(OBJECTIVE 1): Pick out and copy every line in the rows below that contains the string "dist".

(DOCUMENT):
So here is the correct version with a "cumulative product", indeed, since Raymond does with combinations, I have to calculate (90, 90 + 90 ** 2, 90 + 90 ** 2 + 90 ** 3, ...) to find what good power matches the combination I'm tracking.

Note that it is not optimized as I am slicing the product ... just to get one value!



import itertools

alphaNumList = list("abcdefghijklmnopqrstuvwxyzABCDEFGHIJKLMNOPQRSTUVWXYZ0123456789&-()@=+;/!%$\\'\",.<>*^{}#~_[]")

cumulative = [len(alphaNumList)]
for i in range(1, 10):
    cumulative.append(len(alphaNumList) ** (i+1) + cumulative[i - 1])


def getCombiFromIndex(combiNumber):
    p = 0
    while cumulative[p] < combiNumber:
        p += 1  # WARNING : not robust to combi greater than (10,90) in my case :)
    rest = combiNumber - 1 - (cumulative[p - 1] if p > 0 else 0)
    return "".join([item for item in itertools.islice(itertools.product(alphaNumList, repeat=p + 1), rest, rest + 1)][0])


print(getCombiFromIndex(1))  # "a"
print(getCombiFromIndex(90))  # "]"

(RAW DATA):

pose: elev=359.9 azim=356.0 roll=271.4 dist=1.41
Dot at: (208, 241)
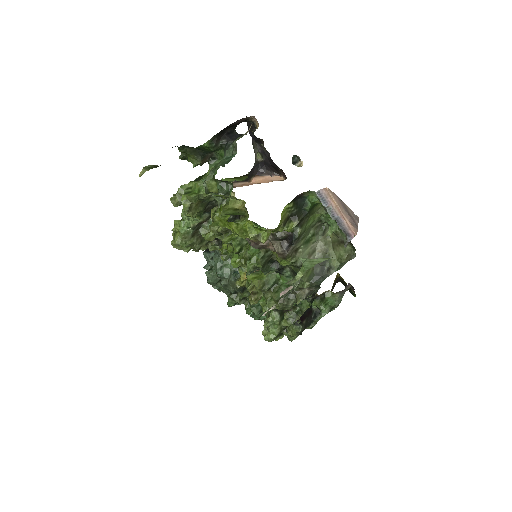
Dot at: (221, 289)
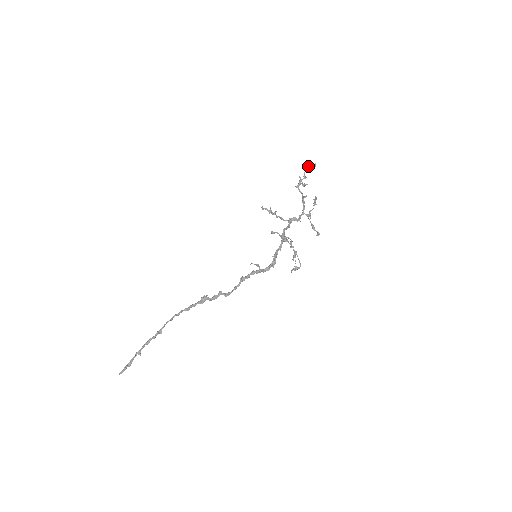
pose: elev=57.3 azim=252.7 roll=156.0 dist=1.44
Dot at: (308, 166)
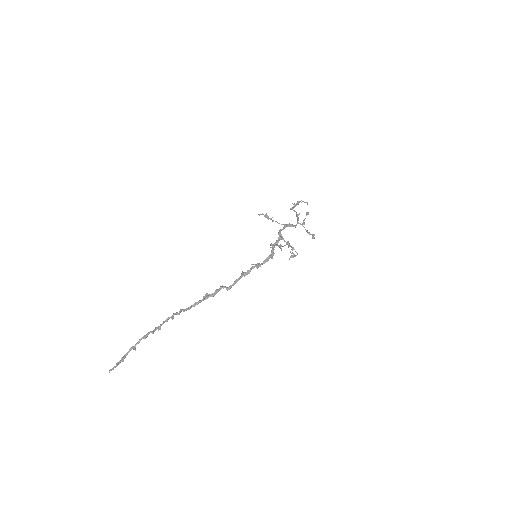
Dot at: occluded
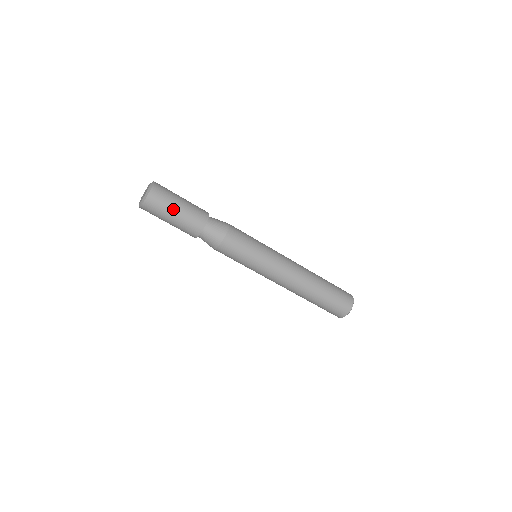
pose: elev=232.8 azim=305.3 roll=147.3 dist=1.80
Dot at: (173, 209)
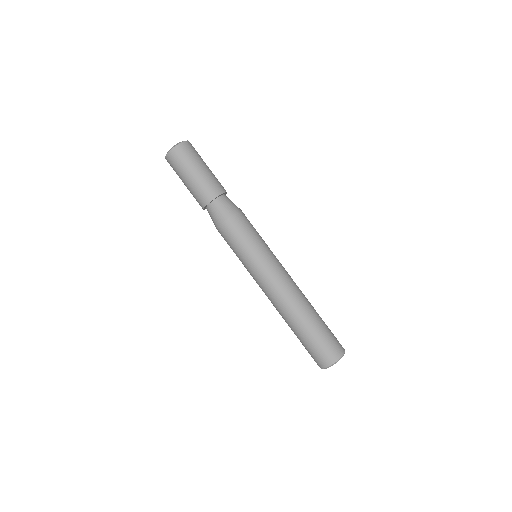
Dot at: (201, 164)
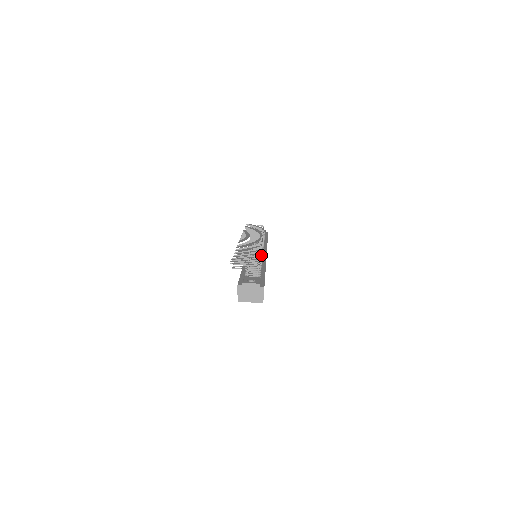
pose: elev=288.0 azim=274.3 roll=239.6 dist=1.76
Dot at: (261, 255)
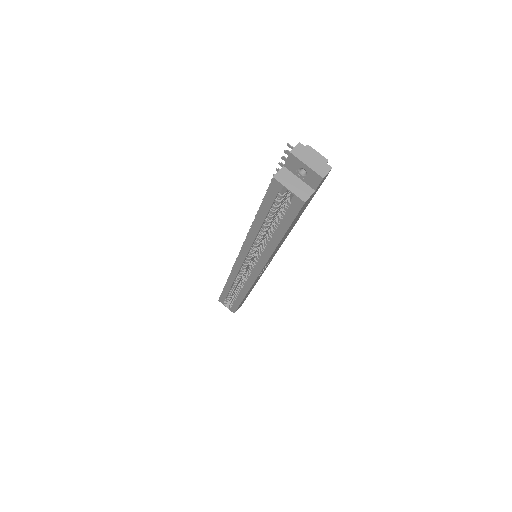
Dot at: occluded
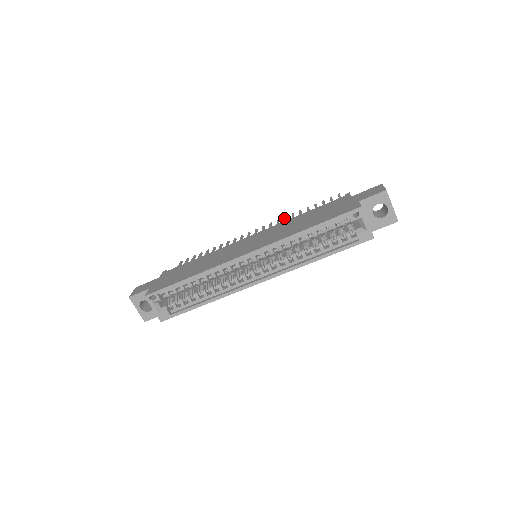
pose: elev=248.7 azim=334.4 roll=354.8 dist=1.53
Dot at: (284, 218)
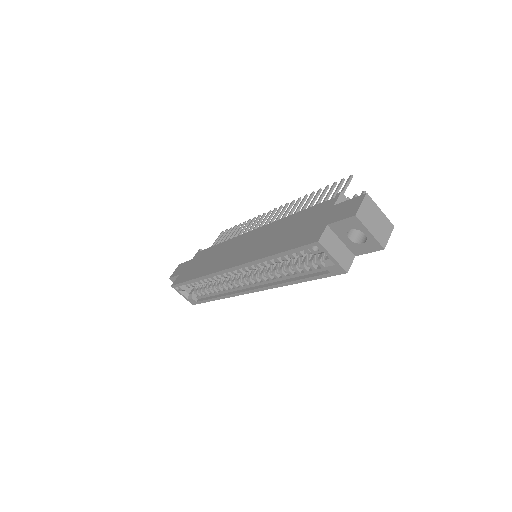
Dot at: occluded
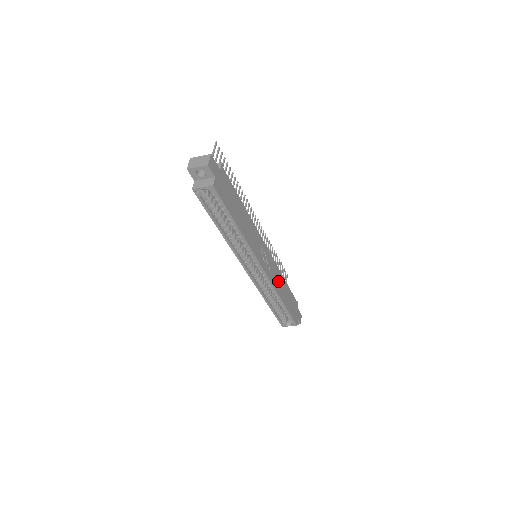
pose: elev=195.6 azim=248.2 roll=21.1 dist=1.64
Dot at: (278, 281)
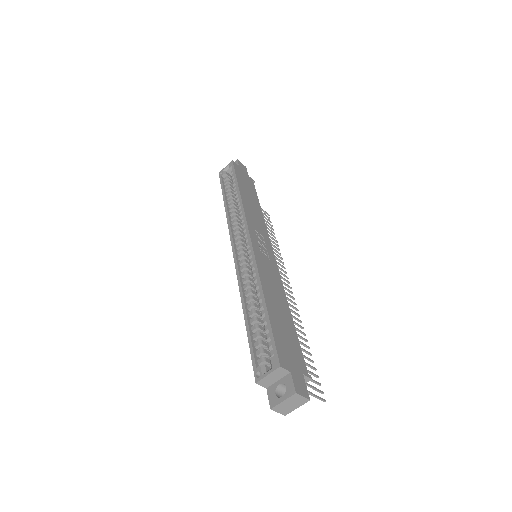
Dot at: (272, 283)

...

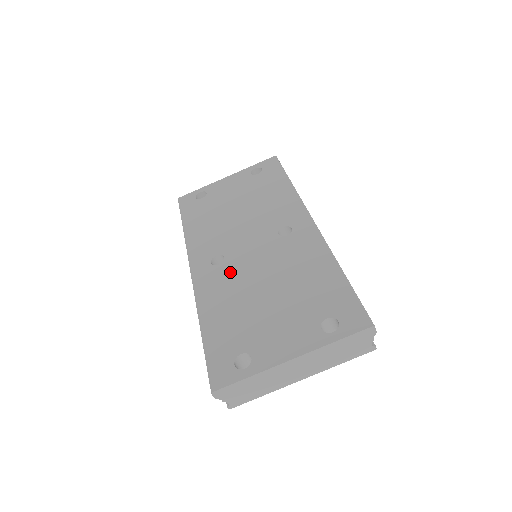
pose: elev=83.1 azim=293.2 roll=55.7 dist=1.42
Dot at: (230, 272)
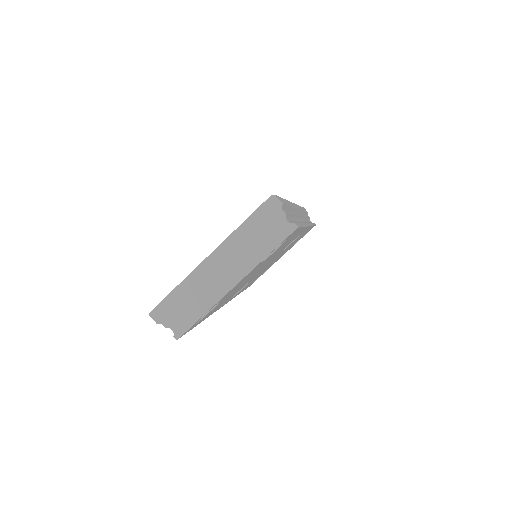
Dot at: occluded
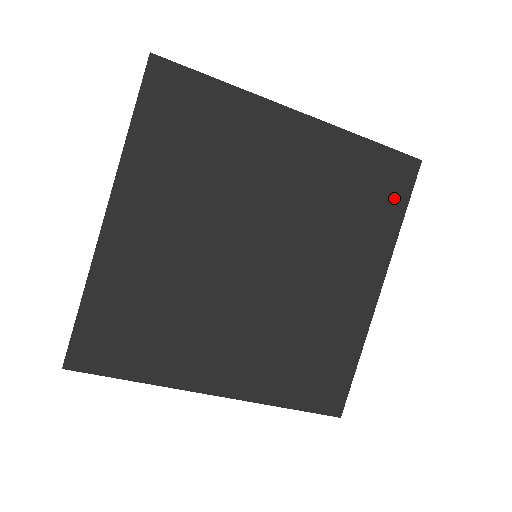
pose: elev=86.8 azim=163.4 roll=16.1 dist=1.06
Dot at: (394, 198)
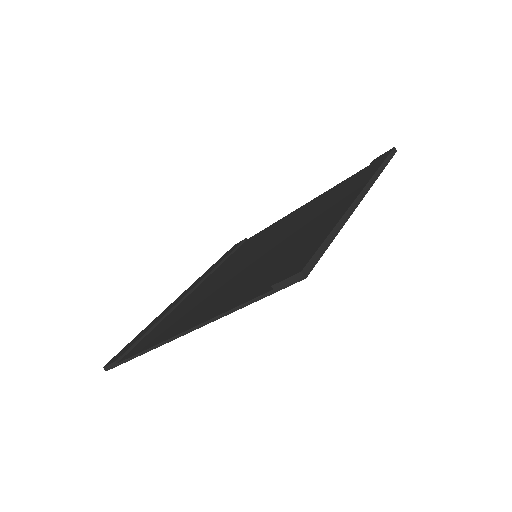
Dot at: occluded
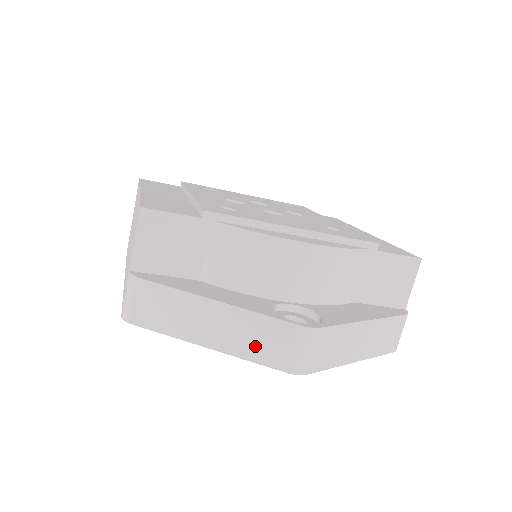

(OBJECTIVE 2): Reproduce the full post above about finding a character combination from its index, with every line copied verbatim.

(EXPECTED ANSWER 1):
pose: elev=359.9 azim=356.0 roll=271.4 dist=1.41
pose: elev=57.3 azim=252.7 roll=156.0 dist=1.44
pose: elev=232.8 azim=305.3 roll=147.3 dist=1.80
pose: elev=288.0 azim=274.3 roll=239.6 dist=1.76
pose: elev=248.7 azim=334.4 roll=354.8 dist=1.53
pose: elev=195.6 azim=248.2 roll=21.1 dist=1.64
pose: elev=83.1 azim=293.2 roll=55.7 dist=1.42
pose: elev=86.8 azim=163.4 roll=16.1 dist=1.06

(EXPECTED ANSWER 2):
So here is the correct version with a "cumulative product", indeed, since Raymond does with combinations, I have to calculate (90, 90 + 90 ** 2, 90 + 90 ** 2 + 90 ** 3, ...) to find what good power matches the combination I'm tracking.

Note that it is not optimized as I am slicing the product ... just to get one value!



import itertools

alphaNumList = list("abcdefghijklmnopqrstuvwxyzABCDEFGHIJKLMNOPQRSTUVWXYZ0123456789&-()@=+;/!%$\\'\",.<>*^{}#~_[]")

cumulative = [len(alphaNumList)]
for i in range(1, 10):
    cumulative.append(len(alphaNumList) ** (i+1) + cumulative[i - 1])


def getCombiFromIndex(combiNumber):
    p = 0
    while cumulative[p] < combiNumber:
        p += 1  # WARNING : not robust to combi greater than (10,90) in my case :)
    rest = combiNumber - 1 - (cumulative[p - 1] if p > 0 else 0)
    return "".join([item for item in itertools.islice(itertools.product(alphaNumList, repeat=p + 1), rest, rest + 1)][0])


print(getCombiFromIndex(1))  # "a"
print(getCombiFromIndex(90))  # "]"